WOA Issue 54
In this issue Fedora 28 release Cavium ThunderX2 review (SemiAccurate,…
Tianon Gravi of Infosiftr last week started to build official 32-bit Arm (armv7 and armv5) images for Docker using systems from the Works on Arm project located at Packet. These “Type 2A2” systems have a Hisilicon Hi1616 processor, which provides native 32-bit Arm commpilation support.
Our multi-week backlogged queue was completely caught up literally overnight for arm32v7, we were able to add arm32v5 and get it caught up in just about the same amount of time, and we were even able to re-enable arm32v5 support on several images where it was previously prohibitively slow such as python, php, ruby, and even gcc!
Jenkins is the CI/CD system used here, and you can see the current state of each of the jobs at the “doi-janky” site linked below.
John Studarus is working on an OpenStack launcher that will deploy a two-node OpenStack cluster on Packet’s Type 2A (Cavium ThunderX) systems. This is a work in progress and will allow you to easily stand up several hosts, install the various OpenStack components, configure the network and start application workloads on this 64-bit Arm system.
John leads the OpenStack San Diego official user group getting the community excited about OpenStack! He frequently gives talks on cloud security, compliance and risk management. This work is supported by the Works on Arm project.
Qualcomm has released more details of their Centriq 2400 (“Amberwing”) platform at the 2017 Linley Processor Conference. The new information includes a chip diagram describing a 60MB L3 cache, 6 channels of DDR4 memory, 32 PCIe lanes, 8 SATA ports, and 2 Gigabit Ethernet interfaces. The chip is built with a 10nm process, and is expected to be commercially available by the end of 2017.
Previously, Qualcomm had disclosed some parts of the architecture at the Hot Chips 2017 event, and reviews of the press coverage from that presentation are also helpful in understanding the design.
Bernhard Rosenkränzer (Bero) from the Linaro Mobile Group demonstrated builds of an Arm powered desktop design, using the MACCHIATObin Marvell ARMADA 8040 quad-core system as the core of his efforts. CNXSoft did a writeup based on an interview with Bero by Charbax.

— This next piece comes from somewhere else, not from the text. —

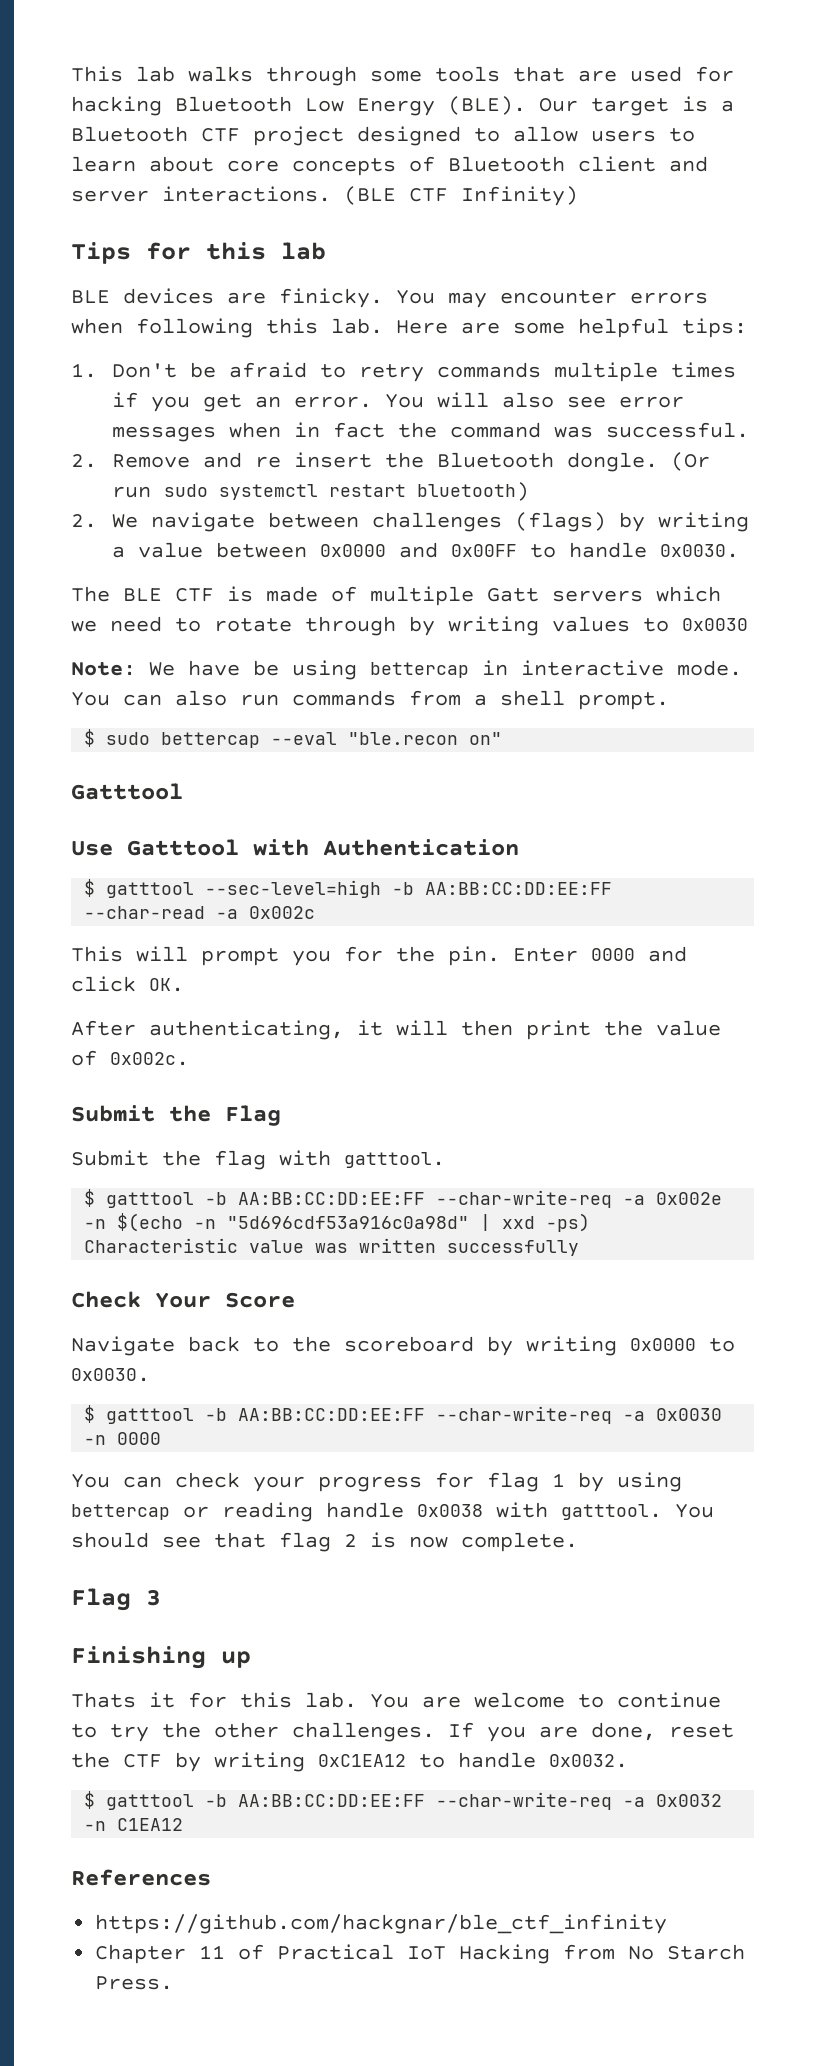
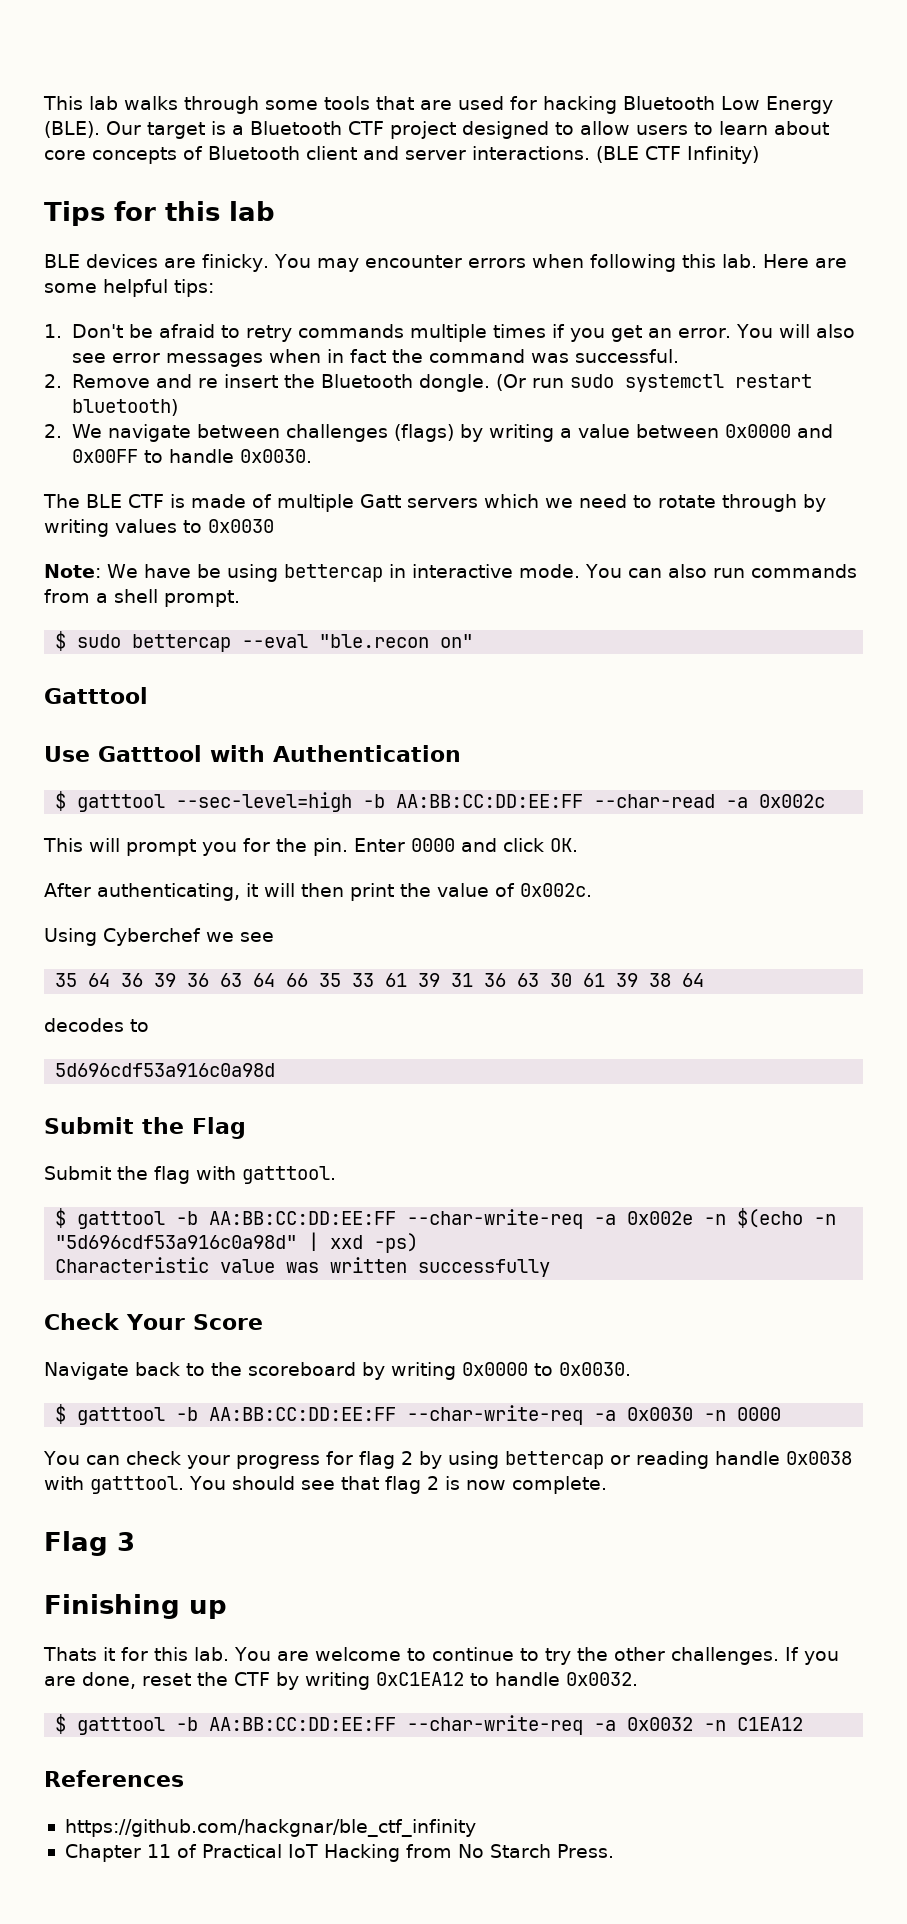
(189, 1059) none -> [44,928,274,946] [55,973,705,987] [44,1018,149,1032] [55,1063,276,1077] // Using Cyberchef we see // 35 64 36 39 36 63 64 66 35 33 61 39 31 36 63 30 61 39 38 64 // decodes to // 5d696cdf53a916c0a98d
[552,1473,565,1487] 1 -> [400,1451,413,1465] 2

Since MACCHIATOBin board complies with mini-ITX form factor, he could simply use off the shelf parts with a standard desktop case with power supply, NVIDIA or AMD Radeon graphics card, 16GB memory modules, and a 2 TB SSD drive. The AMD Radeon card fried due to overheating, so the demo was made with an NVIDIA card driven by Nouveau open source driver. The complete system was actually run on fully open source drivers and firmware, and Linux 4.14 mainline with 2 extra patches.
The interview also includes a discussion of an Arm laptop constructed from components including the pi-top case, which is designed to hold a Raspberry Pi which is “not bolted shut, so it’s easy to modify.”
Two open issues make the user experience for running Docker Swarm on armv7 systems like the Raspberry Pi less than ideal. The fundamental issue is that several Arm based systems can run a variety of types of code, and this typing based on machine architecture is not as easy to discover as it should be.
Case in point is the Raspberry Pi 3 running Raspbian, which is capable of running both “arm32v6” (armel, with emulated floating point) and “arm32v7” (armhf, with hardware floating point). When presented with a multiarch Docker image, which one should it pick? Getting that answer correct every time is the challenge.
With the “new” manifest list for multi-arch support, there is a corner case on ARM where the picked-up architecture is not ideal. On a ARMv7 CPU running Docker (e.g. a Raspberry Pi 2/3), the architecture is armhf (so with floating point hardware support). However when pulling an image such as the official Debian, the “armel” variant is pulled. This is compatible with ARMv7 but emulates floating point operations instead of using the underlying hardware.
A similar but distinct problem affects Docker Swarm, which schedules jobs across systems and has to match strings to make sure it knows that a system that reports as ‘aarch64’ knows how to run ‘arm64’ binaries.